===== Excerpted data =====

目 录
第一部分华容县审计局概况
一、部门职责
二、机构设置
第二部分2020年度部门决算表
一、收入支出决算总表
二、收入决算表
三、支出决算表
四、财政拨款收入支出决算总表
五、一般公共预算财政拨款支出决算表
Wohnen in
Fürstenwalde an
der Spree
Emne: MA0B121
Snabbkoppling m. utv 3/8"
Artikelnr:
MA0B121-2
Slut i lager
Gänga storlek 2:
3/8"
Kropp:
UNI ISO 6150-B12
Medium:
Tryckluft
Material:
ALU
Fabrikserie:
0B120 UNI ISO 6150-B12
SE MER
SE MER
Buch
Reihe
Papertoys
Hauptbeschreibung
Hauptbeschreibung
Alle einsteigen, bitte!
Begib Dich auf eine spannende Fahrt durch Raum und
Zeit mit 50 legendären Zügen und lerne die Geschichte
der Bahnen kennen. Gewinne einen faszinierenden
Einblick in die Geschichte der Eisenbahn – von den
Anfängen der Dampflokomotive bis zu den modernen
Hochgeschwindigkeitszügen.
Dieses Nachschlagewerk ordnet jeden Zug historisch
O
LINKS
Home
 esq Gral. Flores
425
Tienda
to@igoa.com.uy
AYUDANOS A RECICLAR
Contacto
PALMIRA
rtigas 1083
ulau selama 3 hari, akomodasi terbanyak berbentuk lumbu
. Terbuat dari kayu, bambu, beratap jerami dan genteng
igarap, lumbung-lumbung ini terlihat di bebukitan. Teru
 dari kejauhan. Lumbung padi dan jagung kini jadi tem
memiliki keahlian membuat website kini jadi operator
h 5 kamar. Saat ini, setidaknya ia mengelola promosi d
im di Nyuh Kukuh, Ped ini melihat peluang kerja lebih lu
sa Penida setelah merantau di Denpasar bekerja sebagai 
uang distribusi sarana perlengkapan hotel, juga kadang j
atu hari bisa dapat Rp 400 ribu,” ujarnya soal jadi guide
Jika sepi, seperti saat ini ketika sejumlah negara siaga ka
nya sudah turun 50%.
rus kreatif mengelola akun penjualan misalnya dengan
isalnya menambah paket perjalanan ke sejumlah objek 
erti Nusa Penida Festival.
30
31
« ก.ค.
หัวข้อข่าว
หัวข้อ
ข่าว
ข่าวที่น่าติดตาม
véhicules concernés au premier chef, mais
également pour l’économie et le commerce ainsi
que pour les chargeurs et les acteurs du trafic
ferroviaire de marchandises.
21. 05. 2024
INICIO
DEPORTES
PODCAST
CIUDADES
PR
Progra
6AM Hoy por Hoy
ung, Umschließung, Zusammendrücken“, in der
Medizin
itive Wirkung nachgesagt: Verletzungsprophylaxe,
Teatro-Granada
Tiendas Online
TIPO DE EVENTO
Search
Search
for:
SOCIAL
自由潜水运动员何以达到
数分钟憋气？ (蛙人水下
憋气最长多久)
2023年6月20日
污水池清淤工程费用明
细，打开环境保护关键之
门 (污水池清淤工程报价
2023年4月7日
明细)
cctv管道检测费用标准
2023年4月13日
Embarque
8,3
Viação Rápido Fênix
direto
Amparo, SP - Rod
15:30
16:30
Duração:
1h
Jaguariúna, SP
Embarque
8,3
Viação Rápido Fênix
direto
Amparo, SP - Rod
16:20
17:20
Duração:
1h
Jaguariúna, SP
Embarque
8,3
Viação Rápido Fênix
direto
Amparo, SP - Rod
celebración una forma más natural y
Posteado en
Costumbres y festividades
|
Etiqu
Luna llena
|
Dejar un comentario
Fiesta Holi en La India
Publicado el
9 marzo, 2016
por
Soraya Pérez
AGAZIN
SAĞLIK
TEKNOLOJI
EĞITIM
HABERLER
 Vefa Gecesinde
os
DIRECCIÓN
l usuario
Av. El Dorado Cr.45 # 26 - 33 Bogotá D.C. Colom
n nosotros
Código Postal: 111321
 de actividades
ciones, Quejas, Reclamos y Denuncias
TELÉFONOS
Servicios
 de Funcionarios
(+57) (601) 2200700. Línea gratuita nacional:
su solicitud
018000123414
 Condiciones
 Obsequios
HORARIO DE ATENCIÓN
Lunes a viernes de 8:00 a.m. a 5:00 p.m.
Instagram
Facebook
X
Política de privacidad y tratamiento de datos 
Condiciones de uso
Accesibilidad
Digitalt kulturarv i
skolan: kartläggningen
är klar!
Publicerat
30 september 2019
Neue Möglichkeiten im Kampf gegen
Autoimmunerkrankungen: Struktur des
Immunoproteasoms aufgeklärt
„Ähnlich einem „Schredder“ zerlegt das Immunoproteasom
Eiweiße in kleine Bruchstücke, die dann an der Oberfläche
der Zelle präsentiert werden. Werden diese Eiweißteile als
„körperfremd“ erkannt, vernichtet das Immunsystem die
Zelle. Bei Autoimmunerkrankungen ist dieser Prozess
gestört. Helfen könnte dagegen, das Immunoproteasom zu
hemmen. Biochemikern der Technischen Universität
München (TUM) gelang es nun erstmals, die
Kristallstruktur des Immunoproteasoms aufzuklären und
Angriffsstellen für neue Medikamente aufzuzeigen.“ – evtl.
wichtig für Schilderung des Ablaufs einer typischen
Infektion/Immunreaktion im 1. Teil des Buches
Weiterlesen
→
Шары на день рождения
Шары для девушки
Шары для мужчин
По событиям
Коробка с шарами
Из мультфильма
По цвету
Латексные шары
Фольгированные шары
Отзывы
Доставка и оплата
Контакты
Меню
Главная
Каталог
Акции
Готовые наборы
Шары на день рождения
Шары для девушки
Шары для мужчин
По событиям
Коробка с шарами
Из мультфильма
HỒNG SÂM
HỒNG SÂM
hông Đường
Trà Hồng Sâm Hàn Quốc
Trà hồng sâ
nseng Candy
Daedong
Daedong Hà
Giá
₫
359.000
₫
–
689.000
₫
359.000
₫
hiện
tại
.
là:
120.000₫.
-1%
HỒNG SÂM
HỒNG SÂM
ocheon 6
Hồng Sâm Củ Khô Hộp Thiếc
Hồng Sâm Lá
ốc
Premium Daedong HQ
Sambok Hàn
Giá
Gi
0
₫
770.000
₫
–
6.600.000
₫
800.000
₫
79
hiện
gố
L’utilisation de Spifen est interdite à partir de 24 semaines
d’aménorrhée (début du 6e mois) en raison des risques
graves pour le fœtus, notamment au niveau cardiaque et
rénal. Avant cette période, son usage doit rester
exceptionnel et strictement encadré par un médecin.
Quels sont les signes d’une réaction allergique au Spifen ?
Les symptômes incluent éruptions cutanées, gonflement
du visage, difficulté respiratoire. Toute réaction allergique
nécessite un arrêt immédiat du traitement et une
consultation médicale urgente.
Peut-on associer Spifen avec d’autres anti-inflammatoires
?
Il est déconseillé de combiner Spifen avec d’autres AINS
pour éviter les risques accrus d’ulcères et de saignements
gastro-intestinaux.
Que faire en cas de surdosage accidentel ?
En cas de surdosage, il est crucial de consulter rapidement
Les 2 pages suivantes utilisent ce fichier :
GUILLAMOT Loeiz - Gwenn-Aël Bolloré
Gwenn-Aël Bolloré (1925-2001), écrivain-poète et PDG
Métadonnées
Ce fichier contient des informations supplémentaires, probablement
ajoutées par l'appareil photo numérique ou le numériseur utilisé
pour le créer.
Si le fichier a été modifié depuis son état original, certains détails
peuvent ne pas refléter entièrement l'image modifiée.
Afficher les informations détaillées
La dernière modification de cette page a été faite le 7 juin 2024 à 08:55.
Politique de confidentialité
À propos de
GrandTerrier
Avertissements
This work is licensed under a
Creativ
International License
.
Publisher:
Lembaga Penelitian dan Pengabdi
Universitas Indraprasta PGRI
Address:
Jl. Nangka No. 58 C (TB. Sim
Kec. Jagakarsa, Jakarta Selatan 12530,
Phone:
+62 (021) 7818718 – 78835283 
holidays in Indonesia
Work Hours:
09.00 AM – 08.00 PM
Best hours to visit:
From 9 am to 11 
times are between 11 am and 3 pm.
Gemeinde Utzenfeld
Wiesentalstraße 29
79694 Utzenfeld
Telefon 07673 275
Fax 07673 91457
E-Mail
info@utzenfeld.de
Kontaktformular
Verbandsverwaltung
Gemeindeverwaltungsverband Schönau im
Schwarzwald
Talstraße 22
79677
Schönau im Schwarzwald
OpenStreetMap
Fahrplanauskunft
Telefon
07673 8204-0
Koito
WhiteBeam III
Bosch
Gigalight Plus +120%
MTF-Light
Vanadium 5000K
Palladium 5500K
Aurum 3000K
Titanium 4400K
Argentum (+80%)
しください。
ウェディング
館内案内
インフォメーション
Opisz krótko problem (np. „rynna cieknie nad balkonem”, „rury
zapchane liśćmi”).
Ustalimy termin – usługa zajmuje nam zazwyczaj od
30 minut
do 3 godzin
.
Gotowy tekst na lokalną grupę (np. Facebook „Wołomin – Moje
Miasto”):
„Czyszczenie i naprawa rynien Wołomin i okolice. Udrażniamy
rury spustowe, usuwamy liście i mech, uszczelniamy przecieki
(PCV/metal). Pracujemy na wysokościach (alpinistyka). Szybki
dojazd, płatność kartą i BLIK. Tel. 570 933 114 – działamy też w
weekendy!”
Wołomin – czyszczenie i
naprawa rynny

=====

◆ Problem requirements: Starting at the first line of the rows and ending at the line that contains "Hochgeschwindigkeitszügen.", write those lines out again, replacing "Zeit" with "Epoche" and leaving everything else unchanged.

◆ Exercise result:
目 录
第一部分华容县审计局概况
一、部门职责
二、机构设置
第二部分2020年度部门决算表
一、收入支出决算总表
二、收入决算表
三、支出决算表
四、财政拨款收入支出决算总表
五、一般公共预算财政拨款支出决算表
Wohnen in
Fürstenwalde an
der Spree
Emne: MA0B121
Snabbkoppling m. utv 3/8"
Artikelnr:
MA0B121-2
Slut i lager
Gänga storlek 2:
3/8"
Kropp:
UNI ISO 6150-B12
Medium:
Tryckluft
Material:
ALU
Fabrikserie:
0B120 UNI ISO 6150-B12
SE MER
SE MER
Buch
Reihe
Papertoys
Hauptbeschreibung
Hauptbeschreibung
Alle einsteigen, bitte!
Begib Dich auf eine spannende Fahrt durch Raum und
Epoche mit 50 legendären Zügen und lerne die Geschichte
der Bahnen kennen. Gewinne einen faszinierenden
Einblick in die Geschichte der Eisenbahn – von den
Anfängen der Dampflokomotive bis zu den modernen
Hochgeschwindigkeitszügen.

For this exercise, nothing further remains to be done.